Deng Xiaoping took over, he turned around the economy from a purely communist economy under Mao Zedong. He argued that “it doesn’t matter if the cat is black or white, as long as it catches the mice."

Since then, China has been on a rapid rise economically, lifting 500 million of its 1.4 billion people out of poverty. Anchoring its political-ideological shift from socialism to a socialist market economy, coupled with the stability of the 70-year reign of the Communist Party of China (CPC), this new thinking correctly assesses that democratic socialism as practised in the West only helps in the fair distribution of resources by government but doesn’t stimulate economic production.

China has shifted to what it calls scientific socialism that underpins social norms that drive market productivity. This combined with scientific development has led to the development of a socialist market economy that combines the best of both the left and the right to create a third-way political ideology.

Consequently, the country now has had exponential growth of 12.5 per cent per annum from 2014 to 2018 and had a per capita income of $9,732 in 2018. It controls more than 15 per cent of the total global trade and has more than 20 million private enterprises.

More than 60 per cent of its population lives in urban areas and 59.9 per cent of all its cars are electric.

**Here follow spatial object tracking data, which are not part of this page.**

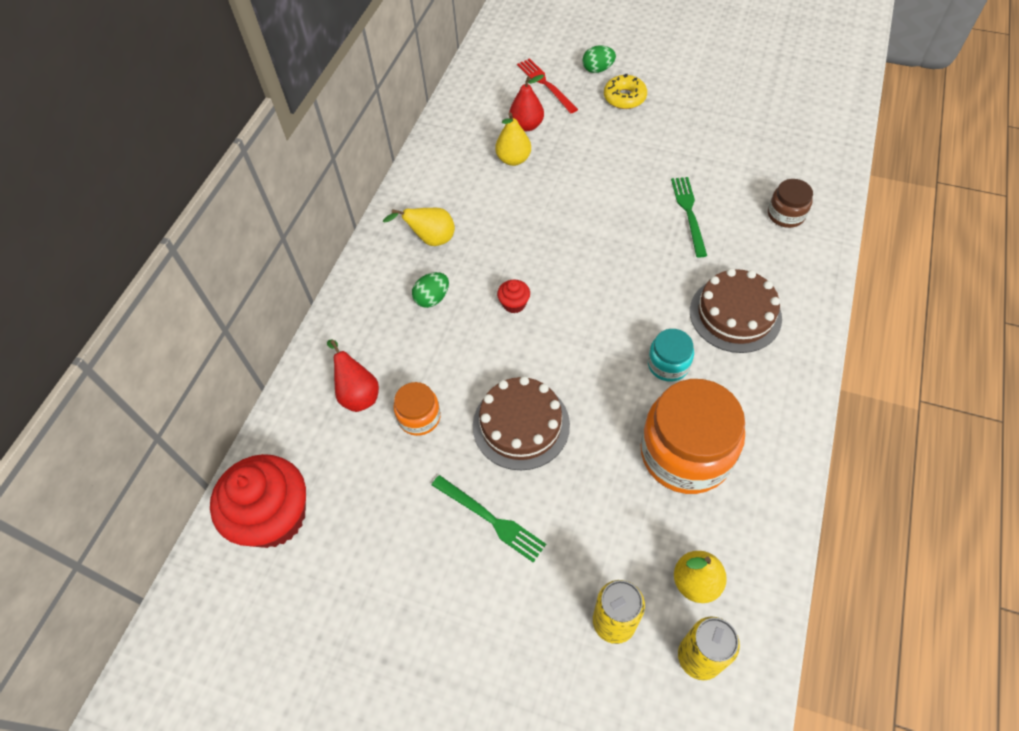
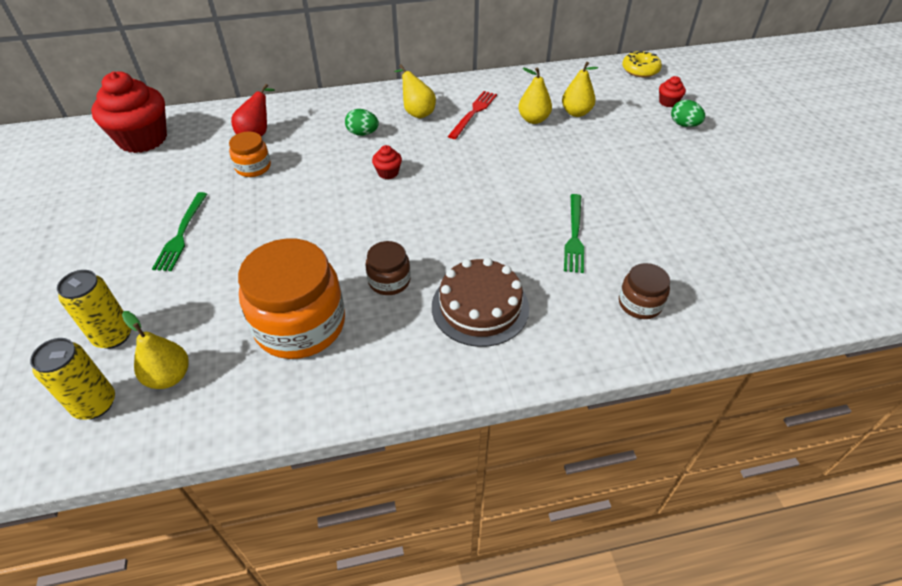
camera: 55 degrees right, 10 degrees down
(521, 425) = (274, 218): brown cake -> none
(526, 125) = (576, 113): red pear -> yellow pear
(545, 84) = (632, 105): red fork -> red fork (473, 113)
(559, 60) = (668, 102): none -> red cupcake
(624, 97) = (669, 150): yellow donut -> yellow donut (640, 70)
(668, 364) = (389, 281): turquoise jar -> brown jar
(689, 213) = (574, 235): green fork -> green fork turned 135 degrees clockwise

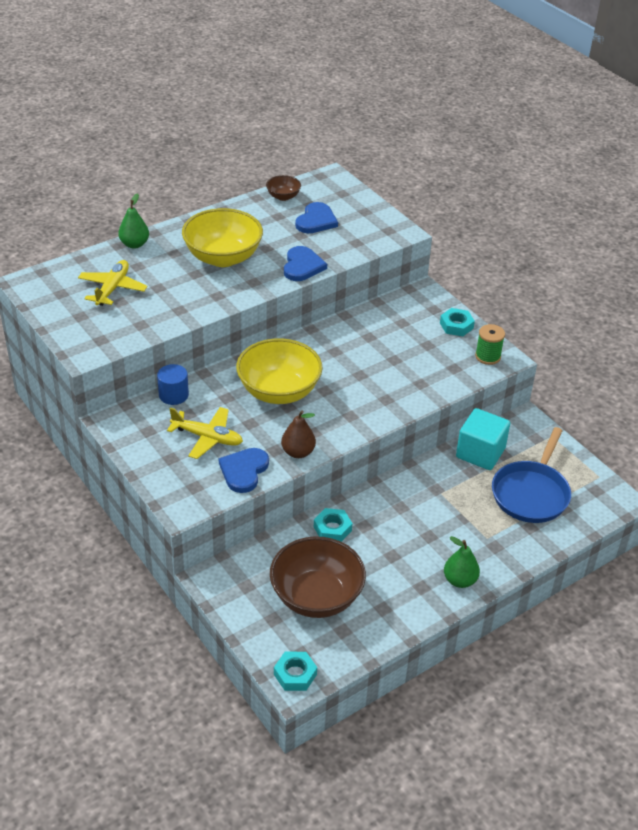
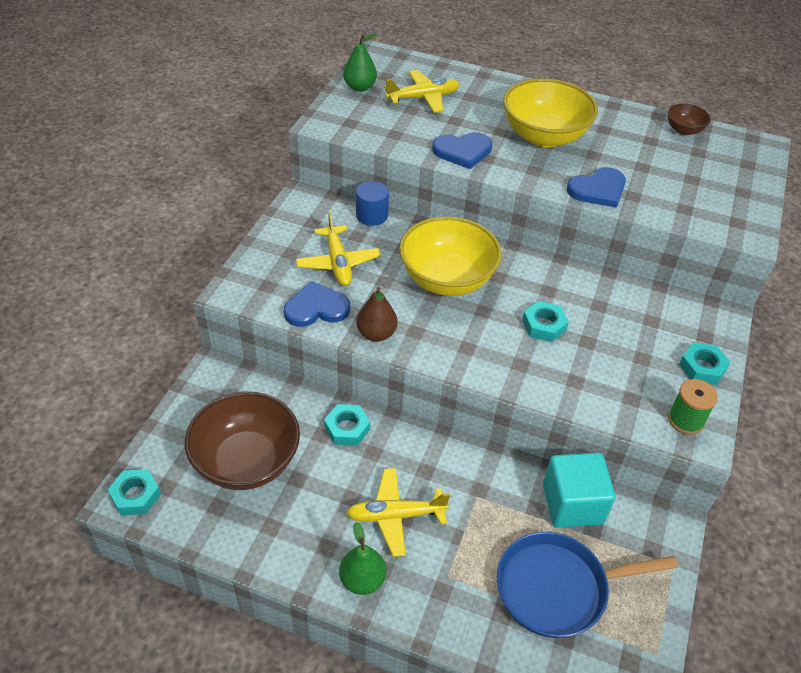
camera: 55 degrees right, 5 degrees up
(134, 244) = (496, 82): green pear -> green pear (360, 87)
(316, 221) = (679, 167): blue heart -> blue heart (463, 151)
(363, 370) = (544, 325): none -> turquoise nut
(424, 540) = (395, 515): none -> yellow plane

Beijing alone has six million cars and there is a serious car rationing programme in place. The country has 130,000km of highway and 98 per cent of all villages are linked to the road network.

Farmers sell their products online and there are 30,000km of high-speed railways. The country is currently constructing its own space navigation system including a spacecraft and space capsule. There is, therefore, no doubt that going by its speed of development China will soon overtake the US economically.

The coronavirus has greatly damaged market linkages that an aeroplane that landed from South China recently at JKIA, led to a public outcry. The effect of the shortage of supplies from China to Kenya and other destinations is starting to hurt and this will greatly undermine both the Chinese economy and its trading partners including Kenya.

It will, therefore, take a long time to recover and this leads to the big question as to whether the coronavirus is not a biological weapon aimed at achieving economic outcomes in terms of slowing down China in order to maintain the current economic ranking and therefore global power.